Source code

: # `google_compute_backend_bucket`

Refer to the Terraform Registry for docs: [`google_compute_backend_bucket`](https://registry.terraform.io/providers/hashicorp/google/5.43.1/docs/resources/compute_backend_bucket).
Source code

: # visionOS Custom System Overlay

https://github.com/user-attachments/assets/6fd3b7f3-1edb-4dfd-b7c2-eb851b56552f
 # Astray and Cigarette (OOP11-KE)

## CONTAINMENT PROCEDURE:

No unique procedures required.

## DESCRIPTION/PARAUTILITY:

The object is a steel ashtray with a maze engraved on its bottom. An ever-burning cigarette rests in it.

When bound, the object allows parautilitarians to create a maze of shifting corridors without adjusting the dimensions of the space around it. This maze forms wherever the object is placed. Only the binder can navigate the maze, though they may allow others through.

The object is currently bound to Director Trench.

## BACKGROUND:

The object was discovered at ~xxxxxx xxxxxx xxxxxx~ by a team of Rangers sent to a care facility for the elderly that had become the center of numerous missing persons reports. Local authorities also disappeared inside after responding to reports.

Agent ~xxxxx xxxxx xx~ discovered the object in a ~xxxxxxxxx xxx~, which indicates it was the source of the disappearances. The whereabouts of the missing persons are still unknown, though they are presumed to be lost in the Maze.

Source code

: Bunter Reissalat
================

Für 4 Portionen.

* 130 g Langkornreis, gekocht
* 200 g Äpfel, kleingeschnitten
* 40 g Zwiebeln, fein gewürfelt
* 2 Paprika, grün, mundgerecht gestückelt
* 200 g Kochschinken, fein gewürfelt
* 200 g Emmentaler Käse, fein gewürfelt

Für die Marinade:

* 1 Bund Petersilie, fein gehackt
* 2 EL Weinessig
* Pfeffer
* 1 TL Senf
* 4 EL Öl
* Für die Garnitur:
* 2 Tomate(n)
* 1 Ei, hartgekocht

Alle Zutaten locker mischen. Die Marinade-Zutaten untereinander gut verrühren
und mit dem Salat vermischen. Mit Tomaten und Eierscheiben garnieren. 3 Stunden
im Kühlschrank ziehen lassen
┄┄┄┄┄┄┄┄┄┄
- _EXERCISE_
Reproduce the source text of every record above, character for character and with no changes.

- _RESPONSE BOX_
Source code

: # `google_compute_backend_bucket`

Refer to the Terraform Registry for docs: [`google_compute_backend_bucket`](https://registry.terraform.io/providers/hashicorp/google/5.43.1/docs/resources/compute_backend_bucket).
Source code

: # visionOS Custom System Overlay

https://github.com/user-attachments/assets/6fd3b7f3-1edb-4dfd-b7c2-eb851b56552f
 # Astray and Cigarette (OOP11-KE)

## CONTAINMENT PROCEDURE:

No unique procedures required.

## DESCRIPTION/PARAUTILITY:

The object is a steel ashtray with a maze engraved on its bottom. An ever-burning cigarette rests in it.

When bound, the object allows parautilitarians to create a maze of shifting corridors without adjusting the dimensions of the space around it. This maze forms wherever the object is placed. Only the binder can navigate the maze, though they may allow others through.

The object is currently bound to Director Trench.

## BACKGROUND:

The object was discovered at ~xxxxxx xxxxxx xxxxxx~ by a team of Rangers sent to a care facility for the elderly that had become the center of numerous missing persons reports. Local authorities also disappeared inside after responding to reports.

Agent ~xxxxx xxxxx xx~ discovered the object in a ~xxxxxxxxx xxx~, which indicates it was the source of the disappearances. The whereabouts of the missing persons are still unknown, though they are presumed to be lost in the Maze.

Source code

: Bunter Reissalat
================

Für 4 Portionen.

* 130 g Langkornreis, gekocht
* 200 g Äpfel, kleingeschnitten
* 40 g Zwiebeln, fein gewürfelt
* 2 Paprika, grün, mundgerecht gestückelt
* 200 g Kochschinken, fein gewürfelt
* 200 g Emmentaler Käse, fein gewürfelt

Für die Marinade:

* 1 Bund Petersilie, fein gehackt
* 2 EL Weinessig
* Pfeffer
* 1 TL Senf
* 4 EL Öl
* Für die Garnitur:
* 2 Tomate(n)
* 1 Ei, hartgekocht

Alle Zutaten locker mischen. Die Marinade-Zutaten untereinander gut verrühren
und mit dem Salat vermischen. Mit Tomaten und Eierscheiben garnieren. 3 Stunden
im Kühlschrank ziehen lassen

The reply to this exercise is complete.